By Michael Forsythe
Nov. 15 (Bloomberg) -- Chinese President Hu Jintao, speaking to leaders from the Group of 20 nations in Washington, said China can help alleviate the impact of the financial crisis and slowing global growth by stoking its own economy.
“Steady and relatively fast growth in China is in itself an important contribution to international financial stability and world economic growth,” Hu said today, according to the official Xinhua News Agency.
Last week China announced a $586 billion economic stimulus, focused on building low-rent housing, roads, railways and airports. The package also allows tax deductions for fixed assets such as machinery to stimulate investment. Farmers will also benefit from more subsidies.
The announcement came amid signs that China’s own growth is slowing. The country’s gross domestic product grew by 9 percent in the third quarter from a year earlier, the slowest rate in five years.
China accounted for 27 percent of global economic growth last year, more than any other nation, according to the International Monetary Fund.

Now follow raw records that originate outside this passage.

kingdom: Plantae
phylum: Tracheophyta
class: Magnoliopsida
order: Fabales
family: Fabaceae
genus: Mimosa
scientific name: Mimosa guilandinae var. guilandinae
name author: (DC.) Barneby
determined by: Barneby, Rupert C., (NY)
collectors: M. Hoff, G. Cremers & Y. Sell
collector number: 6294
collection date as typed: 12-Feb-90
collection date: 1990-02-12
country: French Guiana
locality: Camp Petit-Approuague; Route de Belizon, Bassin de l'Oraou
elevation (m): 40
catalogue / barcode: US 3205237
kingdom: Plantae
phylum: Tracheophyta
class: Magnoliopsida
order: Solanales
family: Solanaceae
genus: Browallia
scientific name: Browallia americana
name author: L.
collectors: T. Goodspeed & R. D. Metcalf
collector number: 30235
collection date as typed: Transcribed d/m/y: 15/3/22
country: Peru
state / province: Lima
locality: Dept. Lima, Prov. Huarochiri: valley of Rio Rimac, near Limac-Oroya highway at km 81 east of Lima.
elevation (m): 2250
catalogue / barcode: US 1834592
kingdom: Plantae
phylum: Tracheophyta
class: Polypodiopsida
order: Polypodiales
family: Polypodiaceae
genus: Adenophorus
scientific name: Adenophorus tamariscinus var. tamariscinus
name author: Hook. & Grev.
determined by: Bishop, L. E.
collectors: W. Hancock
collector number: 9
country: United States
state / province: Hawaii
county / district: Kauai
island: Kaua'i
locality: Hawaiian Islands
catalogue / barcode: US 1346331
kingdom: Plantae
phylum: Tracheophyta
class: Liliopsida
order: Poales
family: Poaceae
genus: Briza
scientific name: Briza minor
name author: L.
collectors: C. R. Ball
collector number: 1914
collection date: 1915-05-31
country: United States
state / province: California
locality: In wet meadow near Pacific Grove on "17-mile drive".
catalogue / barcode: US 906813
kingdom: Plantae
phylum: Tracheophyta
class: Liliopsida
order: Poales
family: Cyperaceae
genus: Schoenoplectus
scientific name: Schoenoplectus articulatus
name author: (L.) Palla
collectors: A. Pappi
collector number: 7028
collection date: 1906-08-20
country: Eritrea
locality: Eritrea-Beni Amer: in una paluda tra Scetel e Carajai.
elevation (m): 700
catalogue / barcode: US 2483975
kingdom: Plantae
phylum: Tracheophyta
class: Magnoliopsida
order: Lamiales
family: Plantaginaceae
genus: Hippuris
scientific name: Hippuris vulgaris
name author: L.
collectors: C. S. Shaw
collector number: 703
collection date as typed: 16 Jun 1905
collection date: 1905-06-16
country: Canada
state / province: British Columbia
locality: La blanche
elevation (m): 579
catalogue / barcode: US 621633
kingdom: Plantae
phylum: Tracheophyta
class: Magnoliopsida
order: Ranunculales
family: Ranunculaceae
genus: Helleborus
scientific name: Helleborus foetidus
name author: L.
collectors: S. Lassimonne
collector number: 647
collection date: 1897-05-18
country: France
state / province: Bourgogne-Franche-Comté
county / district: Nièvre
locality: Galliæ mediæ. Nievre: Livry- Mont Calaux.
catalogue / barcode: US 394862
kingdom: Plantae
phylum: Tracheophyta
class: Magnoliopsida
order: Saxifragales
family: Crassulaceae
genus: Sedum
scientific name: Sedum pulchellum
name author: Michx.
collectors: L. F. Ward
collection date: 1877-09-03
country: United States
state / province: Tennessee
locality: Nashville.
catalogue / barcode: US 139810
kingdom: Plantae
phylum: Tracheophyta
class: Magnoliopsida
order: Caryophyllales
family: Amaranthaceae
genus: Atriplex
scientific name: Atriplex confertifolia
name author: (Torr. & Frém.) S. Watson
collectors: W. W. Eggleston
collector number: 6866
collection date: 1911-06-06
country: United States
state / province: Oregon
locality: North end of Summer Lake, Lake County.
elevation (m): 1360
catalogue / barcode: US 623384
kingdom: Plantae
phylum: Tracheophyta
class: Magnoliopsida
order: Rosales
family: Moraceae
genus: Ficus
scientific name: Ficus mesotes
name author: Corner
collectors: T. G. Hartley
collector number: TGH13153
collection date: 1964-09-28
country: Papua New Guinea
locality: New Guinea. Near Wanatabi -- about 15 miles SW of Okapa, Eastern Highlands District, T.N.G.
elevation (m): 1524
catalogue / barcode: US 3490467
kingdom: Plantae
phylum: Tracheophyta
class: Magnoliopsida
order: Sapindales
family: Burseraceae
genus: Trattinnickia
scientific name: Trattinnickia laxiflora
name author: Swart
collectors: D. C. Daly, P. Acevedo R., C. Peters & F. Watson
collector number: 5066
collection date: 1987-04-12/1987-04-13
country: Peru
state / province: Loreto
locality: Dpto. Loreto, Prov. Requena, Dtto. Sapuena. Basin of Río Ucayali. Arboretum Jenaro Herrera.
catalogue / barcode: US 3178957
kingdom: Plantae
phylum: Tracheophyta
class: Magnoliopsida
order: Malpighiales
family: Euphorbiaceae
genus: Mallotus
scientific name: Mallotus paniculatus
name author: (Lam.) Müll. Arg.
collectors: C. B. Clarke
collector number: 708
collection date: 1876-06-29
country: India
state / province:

“China has taken an active part in the international cooperation to deal with the financial crisis and played a positive role in maintaining international financial stability and promoting the development of the world economy,” Xinhua quoted Hu as saying.
Hu suggested that rich countries must take the lead in addressing the crisis.
Developed nations “should undertake their due responsibilities and obligations” by stabilizing their economies, restoring growth and taking steps to “safeguard investors’ interests,” Xinhua reported Hu as saying.